Formation Damage Induced by Fracture Fluids in Coalbed Methane Reservoirs

Chen, Zhixi (U. of New South Wales) | Khaja, Naseeruddin (University of New south Wales) | Valencia, Karen (U. of New South Wales) | Rahman, Sheikh S.

OnePetro 

This paper presents the results of a laboratory study on the effect of different fracture fluid systems on permeability impairment of a typical coalbed methane (CBM) reservoir. These fluid systems include conventional gel fluids (linear and cross-linked gel), gel fluid with surfactant and a viscoelastic fluid system. A series of flow tests on coal plugs were conducted under simulated reservoir conditions to assess permeability reduction due to matrix swelling and cleat plugging by gel fluids.
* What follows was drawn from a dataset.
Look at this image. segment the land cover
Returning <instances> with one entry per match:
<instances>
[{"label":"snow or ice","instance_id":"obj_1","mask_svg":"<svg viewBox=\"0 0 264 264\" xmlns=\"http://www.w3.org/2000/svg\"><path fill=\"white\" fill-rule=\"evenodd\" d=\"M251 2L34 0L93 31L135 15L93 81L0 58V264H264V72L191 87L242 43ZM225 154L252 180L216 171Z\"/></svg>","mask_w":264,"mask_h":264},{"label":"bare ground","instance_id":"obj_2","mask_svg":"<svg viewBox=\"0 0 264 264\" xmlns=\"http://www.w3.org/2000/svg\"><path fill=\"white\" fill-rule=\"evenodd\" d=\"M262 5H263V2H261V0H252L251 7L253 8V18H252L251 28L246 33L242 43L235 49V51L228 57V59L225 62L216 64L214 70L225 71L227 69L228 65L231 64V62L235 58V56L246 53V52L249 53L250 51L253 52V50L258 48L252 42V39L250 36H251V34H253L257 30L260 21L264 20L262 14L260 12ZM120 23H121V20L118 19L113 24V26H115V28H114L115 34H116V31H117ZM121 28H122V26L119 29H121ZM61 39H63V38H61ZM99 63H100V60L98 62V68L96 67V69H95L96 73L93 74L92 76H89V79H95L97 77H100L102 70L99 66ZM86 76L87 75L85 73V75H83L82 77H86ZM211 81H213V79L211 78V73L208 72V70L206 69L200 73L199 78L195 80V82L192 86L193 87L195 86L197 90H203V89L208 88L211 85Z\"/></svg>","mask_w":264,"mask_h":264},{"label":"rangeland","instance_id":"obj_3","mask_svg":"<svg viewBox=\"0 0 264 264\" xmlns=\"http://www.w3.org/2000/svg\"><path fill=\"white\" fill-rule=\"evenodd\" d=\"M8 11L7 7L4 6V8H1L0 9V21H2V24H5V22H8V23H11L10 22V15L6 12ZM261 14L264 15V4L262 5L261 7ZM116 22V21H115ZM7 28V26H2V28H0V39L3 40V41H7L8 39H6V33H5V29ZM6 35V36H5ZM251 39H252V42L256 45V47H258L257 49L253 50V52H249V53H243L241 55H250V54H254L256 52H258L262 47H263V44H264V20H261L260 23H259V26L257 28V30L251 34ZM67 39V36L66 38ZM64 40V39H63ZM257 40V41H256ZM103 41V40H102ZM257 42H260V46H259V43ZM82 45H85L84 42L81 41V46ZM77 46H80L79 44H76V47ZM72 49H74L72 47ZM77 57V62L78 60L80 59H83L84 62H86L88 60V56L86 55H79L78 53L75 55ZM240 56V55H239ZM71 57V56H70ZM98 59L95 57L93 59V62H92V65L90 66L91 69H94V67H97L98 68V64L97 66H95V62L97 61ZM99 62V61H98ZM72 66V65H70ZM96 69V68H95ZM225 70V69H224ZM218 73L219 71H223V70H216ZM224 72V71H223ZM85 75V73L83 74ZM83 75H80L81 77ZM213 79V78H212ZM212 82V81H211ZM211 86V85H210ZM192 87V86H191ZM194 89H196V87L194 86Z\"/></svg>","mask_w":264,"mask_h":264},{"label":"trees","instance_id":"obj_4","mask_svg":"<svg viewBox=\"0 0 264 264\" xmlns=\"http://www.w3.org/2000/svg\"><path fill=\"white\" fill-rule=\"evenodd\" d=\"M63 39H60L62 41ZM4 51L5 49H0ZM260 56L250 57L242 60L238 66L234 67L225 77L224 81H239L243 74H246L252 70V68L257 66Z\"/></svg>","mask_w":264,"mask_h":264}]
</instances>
Tests included surface behavior of different fracture fluids and surfactants on coal surface, degrees of matrix swelling and plugging of fractures and cleat systems by fracture fluids.

The results of these tests have shown that permeability impairment induced by matrix swelling is highly irreversible. This irreversible damage can be prevented to a certain extent by conventional practices of adding certain types of salt (such as KCl) into fracture fluids. Both linear gel and cross-linked gel fluids cause a significant reduction (around 70%) in permeability of CBM reservoirs. Addition of KCl along with certain types of surfactants to gel fluid can marginally improve gel clean up. However, the permeability impairment could be as high as 60%. With the use of viscoelastic fluid system, on the other hand, permeability impairment can be as little as 20 to 30%. This means the viscoelastic fluid system has a great potential in reducing permeability impairment which in turn can help rapid dewatering from CBM reservoirs and increase production.